Actually, Joe I’ll tell you. There are a lot of people who ascribe that term to me, and I am not going to be unhumble… I am not going to suggest that I produced that term, because I actually now can’t remember. I know that when I look back at the work, I see it appearing there first, but I know that Roger Simon had talked about critical pedagogy certainly. I know that there was some discussion of it in OISE (Ontario Institute of Studies in Education), but I think it really began in discussions with Paulo because we had rejected the notion of radical pedagogy. I remember speaking with Donaldo and Paulo, and his point was that as important as that term is, it carried an exclusionary weight to it that would not allow most educators to take the leap and identify with it. So, we thought critical was far more interesting. Now this may have emerged at the same time at OISE, or it may have emerged at the same time in Australia. I don’t know. What I do know is that the focus around critical pedagogy as a very significant theoretical body of work as opposed to, let’s say, the focus on the political economy of schooling, was what we did. There’s no question in my mind. If we can get beyond definitions here, there’s no question in my mind that critical pedagogy certainly has a significant investment in a body of theoretical work. I mean I would certainly argue, I may be terribly wrong, but it really does begin in the United States with that work around Paulo in the middle of the Seventies.

Joe Kincheloe::

When I wrote the Critical Pedagogy Primer, I said that critical pedagogy as we know it in the present era began in the middle of the late Seventies with you.

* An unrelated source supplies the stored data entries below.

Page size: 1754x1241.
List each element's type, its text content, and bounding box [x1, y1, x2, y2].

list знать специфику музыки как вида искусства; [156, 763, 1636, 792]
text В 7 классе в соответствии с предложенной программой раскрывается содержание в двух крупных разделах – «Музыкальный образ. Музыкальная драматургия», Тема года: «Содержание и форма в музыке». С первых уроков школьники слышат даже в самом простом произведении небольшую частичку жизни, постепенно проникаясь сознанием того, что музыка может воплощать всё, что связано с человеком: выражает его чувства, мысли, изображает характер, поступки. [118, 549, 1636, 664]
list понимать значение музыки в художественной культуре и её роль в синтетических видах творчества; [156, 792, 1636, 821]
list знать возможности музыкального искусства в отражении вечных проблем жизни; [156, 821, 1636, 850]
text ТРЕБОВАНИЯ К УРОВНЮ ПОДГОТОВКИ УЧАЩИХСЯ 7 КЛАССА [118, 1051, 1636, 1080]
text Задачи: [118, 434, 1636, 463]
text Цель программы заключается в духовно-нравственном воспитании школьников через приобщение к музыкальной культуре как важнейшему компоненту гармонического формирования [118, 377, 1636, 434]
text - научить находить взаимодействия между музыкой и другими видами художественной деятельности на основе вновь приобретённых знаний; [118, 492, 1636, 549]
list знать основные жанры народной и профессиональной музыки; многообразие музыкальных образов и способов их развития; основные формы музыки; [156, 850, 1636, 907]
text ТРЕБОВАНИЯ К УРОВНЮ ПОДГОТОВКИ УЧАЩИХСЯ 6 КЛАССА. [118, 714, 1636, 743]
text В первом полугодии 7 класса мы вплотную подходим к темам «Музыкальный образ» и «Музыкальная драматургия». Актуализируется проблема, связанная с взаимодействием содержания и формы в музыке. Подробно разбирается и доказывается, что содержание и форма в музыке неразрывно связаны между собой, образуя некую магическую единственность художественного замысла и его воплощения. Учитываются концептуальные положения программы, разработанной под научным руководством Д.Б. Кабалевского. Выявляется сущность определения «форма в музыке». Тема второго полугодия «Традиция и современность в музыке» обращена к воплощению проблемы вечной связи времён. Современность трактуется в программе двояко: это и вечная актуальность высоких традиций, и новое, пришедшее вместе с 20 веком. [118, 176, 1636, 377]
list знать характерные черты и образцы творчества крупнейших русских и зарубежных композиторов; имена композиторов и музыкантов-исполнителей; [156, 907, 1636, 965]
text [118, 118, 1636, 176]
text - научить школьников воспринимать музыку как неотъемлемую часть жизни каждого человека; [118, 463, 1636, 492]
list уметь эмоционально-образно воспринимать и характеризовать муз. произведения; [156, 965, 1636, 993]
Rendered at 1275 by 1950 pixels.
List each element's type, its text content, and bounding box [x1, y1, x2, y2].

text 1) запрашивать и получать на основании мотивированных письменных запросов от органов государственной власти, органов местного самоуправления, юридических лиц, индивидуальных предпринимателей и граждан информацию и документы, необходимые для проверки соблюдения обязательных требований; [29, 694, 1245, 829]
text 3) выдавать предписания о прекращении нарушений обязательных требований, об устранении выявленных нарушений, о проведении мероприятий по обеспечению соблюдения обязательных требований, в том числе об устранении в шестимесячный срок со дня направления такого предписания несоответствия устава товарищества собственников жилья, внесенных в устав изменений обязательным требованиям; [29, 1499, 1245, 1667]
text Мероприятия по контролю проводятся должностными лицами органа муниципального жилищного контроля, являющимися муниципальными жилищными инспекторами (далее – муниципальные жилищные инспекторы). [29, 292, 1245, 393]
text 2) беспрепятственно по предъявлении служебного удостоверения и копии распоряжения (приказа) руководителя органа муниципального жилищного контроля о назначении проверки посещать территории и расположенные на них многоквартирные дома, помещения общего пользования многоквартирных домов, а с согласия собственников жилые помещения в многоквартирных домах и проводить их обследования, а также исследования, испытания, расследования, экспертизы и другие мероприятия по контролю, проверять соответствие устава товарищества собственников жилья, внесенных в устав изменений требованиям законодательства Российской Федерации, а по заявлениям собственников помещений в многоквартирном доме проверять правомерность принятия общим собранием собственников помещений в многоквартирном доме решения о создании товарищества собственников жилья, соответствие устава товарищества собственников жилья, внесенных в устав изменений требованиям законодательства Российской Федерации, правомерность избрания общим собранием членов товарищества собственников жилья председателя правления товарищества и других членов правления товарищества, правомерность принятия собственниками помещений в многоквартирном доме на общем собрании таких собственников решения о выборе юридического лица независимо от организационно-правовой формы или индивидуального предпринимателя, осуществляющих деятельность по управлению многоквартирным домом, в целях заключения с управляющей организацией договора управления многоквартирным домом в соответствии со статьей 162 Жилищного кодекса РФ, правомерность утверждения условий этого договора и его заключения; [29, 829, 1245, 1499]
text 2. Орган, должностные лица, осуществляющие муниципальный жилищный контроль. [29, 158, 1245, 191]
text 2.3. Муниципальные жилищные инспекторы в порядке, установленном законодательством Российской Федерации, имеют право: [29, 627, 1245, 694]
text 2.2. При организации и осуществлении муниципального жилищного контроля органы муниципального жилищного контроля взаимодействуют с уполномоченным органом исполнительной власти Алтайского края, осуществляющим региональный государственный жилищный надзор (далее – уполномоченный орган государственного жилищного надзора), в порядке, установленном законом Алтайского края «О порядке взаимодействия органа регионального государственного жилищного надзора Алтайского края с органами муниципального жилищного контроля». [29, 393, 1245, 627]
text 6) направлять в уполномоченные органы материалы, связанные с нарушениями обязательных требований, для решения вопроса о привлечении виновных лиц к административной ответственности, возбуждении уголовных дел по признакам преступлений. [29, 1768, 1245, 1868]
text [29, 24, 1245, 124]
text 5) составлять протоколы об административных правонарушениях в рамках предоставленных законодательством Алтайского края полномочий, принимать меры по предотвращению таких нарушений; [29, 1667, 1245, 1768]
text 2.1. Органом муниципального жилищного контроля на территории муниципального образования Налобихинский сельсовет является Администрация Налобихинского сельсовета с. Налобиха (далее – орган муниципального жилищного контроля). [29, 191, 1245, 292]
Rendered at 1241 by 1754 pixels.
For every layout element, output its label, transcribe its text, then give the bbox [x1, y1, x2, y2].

Seems to me that you were the central figure.

Henry Giroux::

I don’t think of that as terribly untrue, that’s for sure.

Joe Kincheloe::

Yes, it certainly seemed that way to me in just the exploration and the questions that I’d ask. As far as your relationship with Paulo… obviously we’re building this Paulo and Nita Freire center, and you so beautifully put it before that Paulo would never have wanted some type of center dedicated to him, the person, that it was about his work, it was about not only reading his work but critiquing his work and moving forward with his work. Just talk to me a little bit about your relationship with Paulo and the influences, the intellectual, scholarly, critical influences that his work and persona had for you?

Henry Giroux::

I mean, I think the thing about Paulo that has never failed to not move me, was the extraordinarily richness and originality of his interventions. It’s one thing to read his work as we all did. And to recognize the obvious…an assemblage of ongoing brilliant insights. But to be around him… there was a spontaneity coupled with a humility unlike, I must say, anything I have ever seen among a major intellectual. I’ve never seen anyone who was so humble but yet at the same time had a sense of himself.